§ **INPUT MATERIAL**
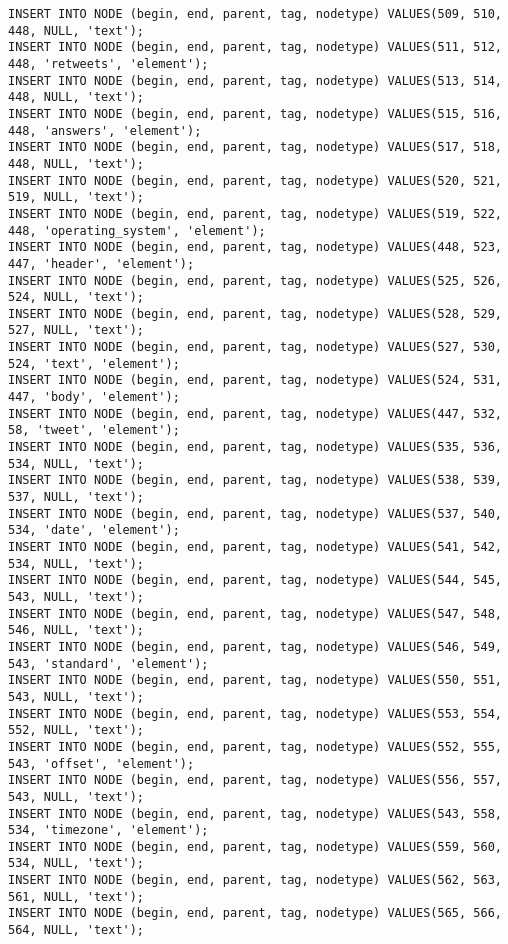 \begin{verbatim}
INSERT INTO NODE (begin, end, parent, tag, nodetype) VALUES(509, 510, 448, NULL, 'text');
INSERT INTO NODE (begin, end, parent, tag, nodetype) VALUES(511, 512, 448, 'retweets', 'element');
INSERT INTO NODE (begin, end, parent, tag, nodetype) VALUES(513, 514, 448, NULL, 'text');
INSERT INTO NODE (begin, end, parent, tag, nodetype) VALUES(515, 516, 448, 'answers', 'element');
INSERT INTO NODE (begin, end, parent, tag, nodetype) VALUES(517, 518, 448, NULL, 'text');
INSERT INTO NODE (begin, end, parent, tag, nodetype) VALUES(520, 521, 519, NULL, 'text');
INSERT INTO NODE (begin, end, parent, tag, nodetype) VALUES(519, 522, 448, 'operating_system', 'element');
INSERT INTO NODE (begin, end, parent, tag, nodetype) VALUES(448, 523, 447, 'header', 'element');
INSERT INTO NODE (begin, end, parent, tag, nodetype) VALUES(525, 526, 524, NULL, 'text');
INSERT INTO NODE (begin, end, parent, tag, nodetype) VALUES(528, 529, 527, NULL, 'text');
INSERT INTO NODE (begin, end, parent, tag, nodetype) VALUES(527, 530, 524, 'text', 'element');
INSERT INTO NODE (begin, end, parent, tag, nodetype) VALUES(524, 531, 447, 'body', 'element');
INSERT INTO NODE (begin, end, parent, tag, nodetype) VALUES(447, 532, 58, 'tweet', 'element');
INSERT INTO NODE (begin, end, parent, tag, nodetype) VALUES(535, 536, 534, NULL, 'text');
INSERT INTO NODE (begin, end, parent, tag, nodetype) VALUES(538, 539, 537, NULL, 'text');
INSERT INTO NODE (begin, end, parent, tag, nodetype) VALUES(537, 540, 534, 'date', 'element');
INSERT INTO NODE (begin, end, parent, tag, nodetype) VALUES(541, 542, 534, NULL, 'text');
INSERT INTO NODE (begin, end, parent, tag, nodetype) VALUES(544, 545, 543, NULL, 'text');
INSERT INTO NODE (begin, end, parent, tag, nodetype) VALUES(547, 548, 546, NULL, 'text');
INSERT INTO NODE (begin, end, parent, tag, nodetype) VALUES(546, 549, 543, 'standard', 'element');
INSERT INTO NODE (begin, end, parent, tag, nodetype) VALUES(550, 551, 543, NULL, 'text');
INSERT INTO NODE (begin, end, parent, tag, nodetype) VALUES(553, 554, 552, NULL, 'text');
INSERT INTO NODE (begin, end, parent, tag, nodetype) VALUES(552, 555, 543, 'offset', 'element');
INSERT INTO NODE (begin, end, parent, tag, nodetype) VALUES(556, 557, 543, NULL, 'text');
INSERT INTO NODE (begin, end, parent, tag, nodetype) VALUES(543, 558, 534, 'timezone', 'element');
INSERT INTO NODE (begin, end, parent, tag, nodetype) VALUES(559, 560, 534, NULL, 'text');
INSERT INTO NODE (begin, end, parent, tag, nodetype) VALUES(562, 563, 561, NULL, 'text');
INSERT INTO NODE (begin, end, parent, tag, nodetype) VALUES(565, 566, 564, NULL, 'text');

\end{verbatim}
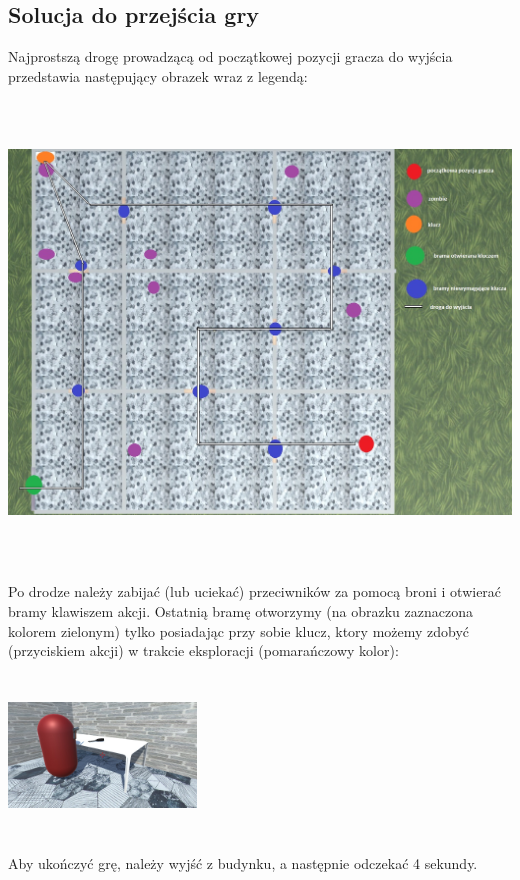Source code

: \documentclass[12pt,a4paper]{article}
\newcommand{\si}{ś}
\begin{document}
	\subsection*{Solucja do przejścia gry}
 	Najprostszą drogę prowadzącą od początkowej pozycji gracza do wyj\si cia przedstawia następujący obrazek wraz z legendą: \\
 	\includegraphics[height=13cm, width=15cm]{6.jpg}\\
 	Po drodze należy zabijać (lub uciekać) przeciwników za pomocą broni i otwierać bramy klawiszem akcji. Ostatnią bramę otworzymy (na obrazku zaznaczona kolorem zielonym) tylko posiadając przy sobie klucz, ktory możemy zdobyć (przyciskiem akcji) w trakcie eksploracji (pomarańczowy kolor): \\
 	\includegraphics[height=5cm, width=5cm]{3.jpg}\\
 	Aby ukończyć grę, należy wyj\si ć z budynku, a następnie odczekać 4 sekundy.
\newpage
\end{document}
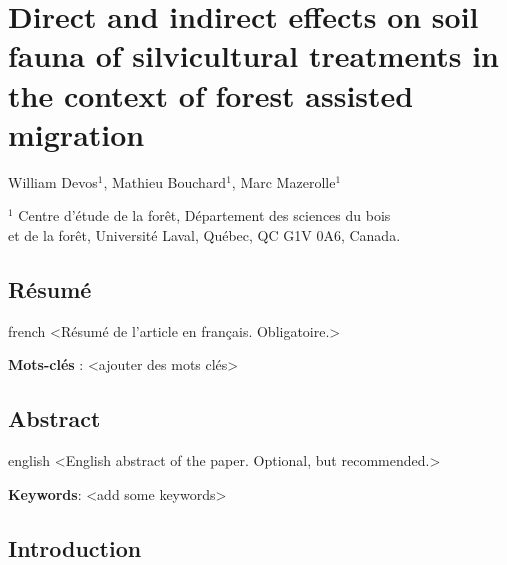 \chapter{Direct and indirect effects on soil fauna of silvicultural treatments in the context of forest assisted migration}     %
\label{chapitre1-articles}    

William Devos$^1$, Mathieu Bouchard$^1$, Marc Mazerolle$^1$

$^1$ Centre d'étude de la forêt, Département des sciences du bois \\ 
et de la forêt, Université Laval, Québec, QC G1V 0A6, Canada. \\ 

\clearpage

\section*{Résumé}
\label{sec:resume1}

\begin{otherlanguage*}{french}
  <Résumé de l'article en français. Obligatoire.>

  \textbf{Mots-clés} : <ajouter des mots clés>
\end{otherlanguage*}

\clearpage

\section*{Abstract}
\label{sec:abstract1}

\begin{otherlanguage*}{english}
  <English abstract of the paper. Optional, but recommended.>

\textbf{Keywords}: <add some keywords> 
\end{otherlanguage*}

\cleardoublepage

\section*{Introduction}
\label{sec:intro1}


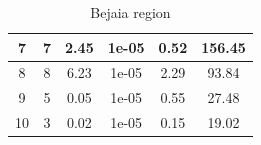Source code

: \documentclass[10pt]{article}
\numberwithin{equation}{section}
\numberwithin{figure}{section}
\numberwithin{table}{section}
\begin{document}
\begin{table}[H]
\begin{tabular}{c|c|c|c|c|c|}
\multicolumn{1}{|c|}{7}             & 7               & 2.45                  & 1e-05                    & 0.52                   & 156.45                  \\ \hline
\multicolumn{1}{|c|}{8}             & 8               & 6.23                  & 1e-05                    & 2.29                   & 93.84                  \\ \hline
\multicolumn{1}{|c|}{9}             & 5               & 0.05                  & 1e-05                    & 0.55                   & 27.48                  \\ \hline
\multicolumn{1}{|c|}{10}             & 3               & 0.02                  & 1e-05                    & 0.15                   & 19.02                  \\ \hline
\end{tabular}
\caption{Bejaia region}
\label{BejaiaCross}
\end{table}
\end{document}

---

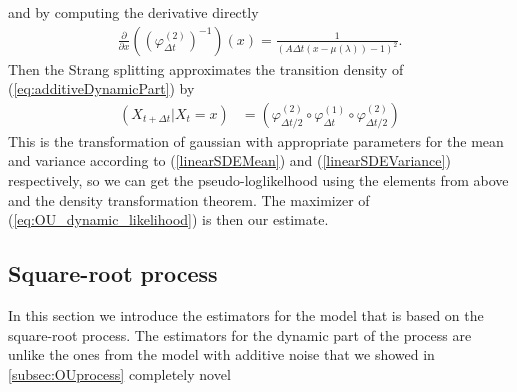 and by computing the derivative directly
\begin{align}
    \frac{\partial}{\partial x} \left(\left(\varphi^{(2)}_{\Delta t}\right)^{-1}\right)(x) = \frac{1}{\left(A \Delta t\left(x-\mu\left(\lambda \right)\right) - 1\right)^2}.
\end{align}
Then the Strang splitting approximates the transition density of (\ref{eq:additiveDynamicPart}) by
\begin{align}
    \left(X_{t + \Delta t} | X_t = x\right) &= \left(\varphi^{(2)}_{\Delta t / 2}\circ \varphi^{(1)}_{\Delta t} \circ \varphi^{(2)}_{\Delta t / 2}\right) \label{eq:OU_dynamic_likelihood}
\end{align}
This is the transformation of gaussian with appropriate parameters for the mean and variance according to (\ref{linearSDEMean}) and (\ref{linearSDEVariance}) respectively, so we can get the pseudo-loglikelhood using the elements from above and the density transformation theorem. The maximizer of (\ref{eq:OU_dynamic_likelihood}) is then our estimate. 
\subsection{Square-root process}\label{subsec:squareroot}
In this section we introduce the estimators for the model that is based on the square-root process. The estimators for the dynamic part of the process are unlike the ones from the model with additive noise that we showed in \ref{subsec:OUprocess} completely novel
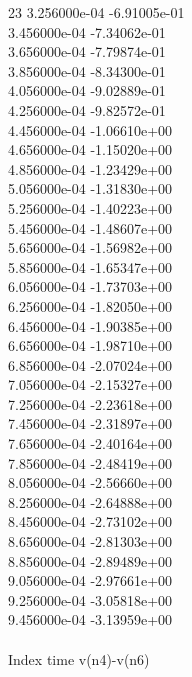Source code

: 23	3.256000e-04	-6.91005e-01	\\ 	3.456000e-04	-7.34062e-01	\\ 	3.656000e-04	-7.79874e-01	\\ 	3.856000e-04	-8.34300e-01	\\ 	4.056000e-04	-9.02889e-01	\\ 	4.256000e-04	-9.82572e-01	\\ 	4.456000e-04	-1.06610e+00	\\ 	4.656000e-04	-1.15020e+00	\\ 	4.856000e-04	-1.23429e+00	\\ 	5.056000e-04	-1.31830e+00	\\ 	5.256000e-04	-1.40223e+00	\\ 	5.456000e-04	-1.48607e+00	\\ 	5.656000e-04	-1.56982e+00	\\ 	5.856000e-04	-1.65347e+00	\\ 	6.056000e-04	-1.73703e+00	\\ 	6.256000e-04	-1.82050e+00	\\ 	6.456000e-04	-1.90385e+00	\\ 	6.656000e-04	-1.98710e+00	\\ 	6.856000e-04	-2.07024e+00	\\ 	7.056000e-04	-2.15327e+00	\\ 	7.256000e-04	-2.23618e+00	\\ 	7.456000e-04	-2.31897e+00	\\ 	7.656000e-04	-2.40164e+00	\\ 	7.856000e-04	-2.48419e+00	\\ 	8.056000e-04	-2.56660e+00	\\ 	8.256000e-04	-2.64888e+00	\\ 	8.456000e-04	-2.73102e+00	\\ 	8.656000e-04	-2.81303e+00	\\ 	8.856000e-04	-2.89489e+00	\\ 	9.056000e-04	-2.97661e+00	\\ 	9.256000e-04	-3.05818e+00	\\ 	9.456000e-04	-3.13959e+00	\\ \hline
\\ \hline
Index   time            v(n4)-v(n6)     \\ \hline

* * *

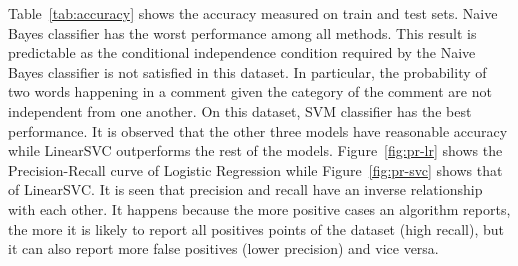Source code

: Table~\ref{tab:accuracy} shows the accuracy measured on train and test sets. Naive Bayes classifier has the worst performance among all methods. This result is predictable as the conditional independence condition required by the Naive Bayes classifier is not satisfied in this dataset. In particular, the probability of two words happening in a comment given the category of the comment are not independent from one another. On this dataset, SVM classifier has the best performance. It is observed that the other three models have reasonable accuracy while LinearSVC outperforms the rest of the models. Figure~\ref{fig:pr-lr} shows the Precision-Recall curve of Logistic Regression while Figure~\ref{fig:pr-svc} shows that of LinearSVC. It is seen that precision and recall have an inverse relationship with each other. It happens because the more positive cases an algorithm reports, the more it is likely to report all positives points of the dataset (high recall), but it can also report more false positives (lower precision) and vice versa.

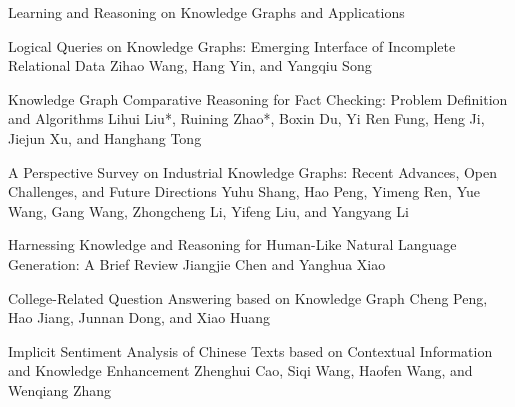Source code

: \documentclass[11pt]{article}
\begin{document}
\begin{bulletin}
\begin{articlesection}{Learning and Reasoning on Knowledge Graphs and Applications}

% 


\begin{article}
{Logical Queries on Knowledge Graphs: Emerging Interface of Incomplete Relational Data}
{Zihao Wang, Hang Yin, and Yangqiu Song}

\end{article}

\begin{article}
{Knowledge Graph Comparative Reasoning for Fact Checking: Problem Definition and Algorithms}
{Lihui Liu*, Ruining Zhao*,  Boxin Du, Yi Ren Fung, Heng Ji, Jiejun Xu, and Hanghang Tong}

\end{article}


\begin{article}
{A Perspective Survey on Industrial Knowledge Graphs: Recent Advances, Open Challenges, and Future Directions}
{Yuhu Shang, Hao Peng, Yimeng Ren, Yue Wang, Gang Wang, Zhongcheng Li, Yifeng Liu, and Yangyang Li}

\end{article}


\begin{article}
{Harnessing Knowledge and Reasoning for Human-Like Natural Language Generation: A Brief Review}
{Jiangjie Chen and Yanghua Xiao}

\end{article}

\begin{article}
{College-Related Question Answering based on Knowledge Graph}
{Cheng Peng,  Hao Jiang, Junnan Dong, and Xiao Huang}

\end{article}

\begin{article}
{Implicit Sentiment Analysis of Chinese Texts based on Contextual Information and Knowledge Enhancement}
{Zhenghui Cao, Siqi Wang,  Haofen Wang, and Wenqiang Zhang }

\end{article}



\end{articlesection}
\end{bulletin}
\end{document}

§ **WHAT TO DO**
Of the lines above, retype only those from the line containing "518, 448, NULL, 'text');" through the line containing "536, 534, NULL, 'text');", including both, exactly.

§ **YOUR SOLUTION**
INSERT INTO NODE (begin, end, parent, tag, nodetype) VALUES(517, 518, 448, NULL, 'text');
INSERT INTO NODE (begin, end, parent, tag, nodetype) VALUES(520, 521, 519, NULL, 'text');
INSERT INTO NODE (begin, end, parent, tag, nodetype) VALUES(519, 522, 448, 'operating_system', 'element');
INSERT INTO NODE (begin, end, parent, tag, nodetype) VALUES(448, 523, 447, 'header', 'element');
INSERT INTO NODE (begin, end, parent, tag, nodetype) VALUES(525, 526, 524, NULL, 'text');
INSERT INTO NODE (begin, end, parent, tag, nodetype) VALUES(528, 529, 527, NULL, 'text');
INSERT INTO NODE (begin, end, parent, tag, nodetype) VALUES(527, 530, 524, 'text', 'element');
INSERT INTO NODE (begin, end, parent, tag, nodetype) VALUES(524, 531, 447, 'body', 'element');
INSERT INTO NODE (begin, end, parent, tag, nodetype) VALUES(447, 532, 58, 'tweet', 'element');
INSERT INTO NODE (begin, end, parent, tag, nodetype) VALUES(535, 536, 534, NULL, 'text');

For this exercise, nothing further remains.